EURO 20024 futbol şampiyonası kadrosuna 26 futbolcu davet edildi… Bu 26 futbolcunun arasındaki 14 futbolcu Avrupa’nın çeşitli takımlarında top koşturan Türk futbolcular…

Bu durum bir bakıma iyi, bir bakıma da kötü olarak yansıyor Milli Takım’a.

Yani ay-yıldızlı ekibi oluşturan futbolcuların yarısından fazlası yabancı takımlardan geliyor ay-yıldızlı ekibe…

Ve bu çocuklar senede en çok birkaç hafta bir araya gelebiliyor… Aslında daha çok birlikte olmalılar ki, kaynaşsınlar, anlaşsınlar…

TAKIMIN RAİTİNGİ DE DÜŞÜK!

A Milli Takım’ın kaynağını oluşturan Süper Lig’deki takımlara bakıyoruz; yaklaşık %70’i yabancı futbolcu…

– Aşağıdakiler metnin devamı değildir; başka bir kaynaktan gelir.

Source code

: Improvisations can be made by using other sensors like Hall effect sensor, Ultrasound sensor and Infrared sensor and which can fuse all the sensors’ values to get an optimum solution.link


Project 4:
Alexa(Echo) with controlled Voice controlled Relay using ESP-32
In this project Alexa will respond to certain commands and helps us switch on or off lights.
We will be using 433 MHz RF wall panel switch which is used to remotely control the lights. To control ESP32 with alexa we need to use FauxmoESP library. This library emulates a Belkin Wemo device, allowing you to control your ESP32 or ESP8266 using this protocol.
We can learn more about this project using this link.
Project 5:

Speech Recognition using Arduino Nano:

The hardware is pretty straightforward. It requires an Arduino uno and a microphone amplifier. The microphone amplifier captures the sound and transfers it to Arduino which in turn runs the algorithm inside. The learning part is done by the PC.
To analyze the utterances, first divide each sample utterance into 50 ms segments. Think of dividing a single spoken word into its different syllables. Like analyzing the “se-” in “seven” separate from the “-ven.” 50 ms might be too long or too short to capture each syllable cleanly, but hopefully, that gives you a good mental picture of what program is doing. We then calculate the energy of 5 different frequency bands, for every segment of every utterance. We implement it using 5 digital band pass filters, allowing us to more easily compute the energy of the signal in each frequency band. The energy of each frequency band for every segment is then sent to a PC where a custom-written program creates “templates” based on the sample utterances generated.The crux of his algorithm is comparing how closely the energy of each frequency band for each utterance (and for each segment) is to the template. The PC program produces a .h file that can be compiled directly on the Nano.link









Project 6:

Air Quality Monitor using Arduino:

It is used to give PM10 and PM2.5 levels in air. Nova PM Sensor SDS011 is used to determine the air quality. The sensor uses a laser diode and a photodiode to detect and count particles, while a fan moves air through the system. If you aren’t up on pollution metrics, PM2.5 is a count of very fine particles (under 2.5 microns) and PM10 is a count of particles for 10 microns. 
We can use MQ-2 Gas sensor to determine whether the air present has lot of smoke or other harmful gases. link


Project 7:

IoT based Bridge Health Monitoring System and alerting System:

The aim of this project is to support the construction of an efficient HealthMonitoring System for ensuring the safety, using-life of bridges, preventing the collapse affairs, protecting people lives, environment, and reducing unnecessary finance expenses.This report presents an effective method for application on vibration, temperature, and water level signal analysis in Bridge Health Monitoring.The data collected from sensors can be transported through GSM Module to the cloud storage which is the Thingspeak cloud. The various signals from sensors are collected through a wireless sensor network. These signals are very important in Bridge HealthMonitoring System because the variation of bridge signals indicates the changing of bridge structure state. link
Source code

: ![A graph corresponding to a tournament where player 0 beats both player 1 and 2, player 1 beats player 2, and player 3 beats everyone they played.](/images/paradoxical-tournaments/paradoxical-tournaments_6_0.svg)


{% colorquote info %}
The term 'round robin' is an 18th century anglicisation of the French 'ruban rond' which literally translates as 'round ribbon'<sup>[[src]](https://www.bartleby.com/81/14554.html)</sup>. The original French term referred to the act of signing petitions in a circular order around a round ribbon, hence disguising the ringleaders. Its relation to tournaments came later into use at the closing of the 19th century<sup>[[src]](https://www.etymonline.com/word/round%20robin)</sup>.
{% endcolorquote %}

Yani bir anlamda yabancılar oynuyor, bizim çocuklarımız yedek kulübesinde bekliyor! Oynar oynuyor, biz ve çocuklarımız seyrediyor…

Onlar kendini geliştiriyor, bizim çocuklarımız kıyılarda, köşelerde paslanıyor…

Oysa UEFA’nın, kulüplere önerisi şöyle:

“Bulunduğunuz bölgelerdeki yetenekleri ortaya çıkarınız…”

Kulüplerimiz ise tam tersini yapıyor… Rakip takımlarla girdikleri sidik yarışında, dolarları, euroları yabancı futbolculara yatırıyorlar...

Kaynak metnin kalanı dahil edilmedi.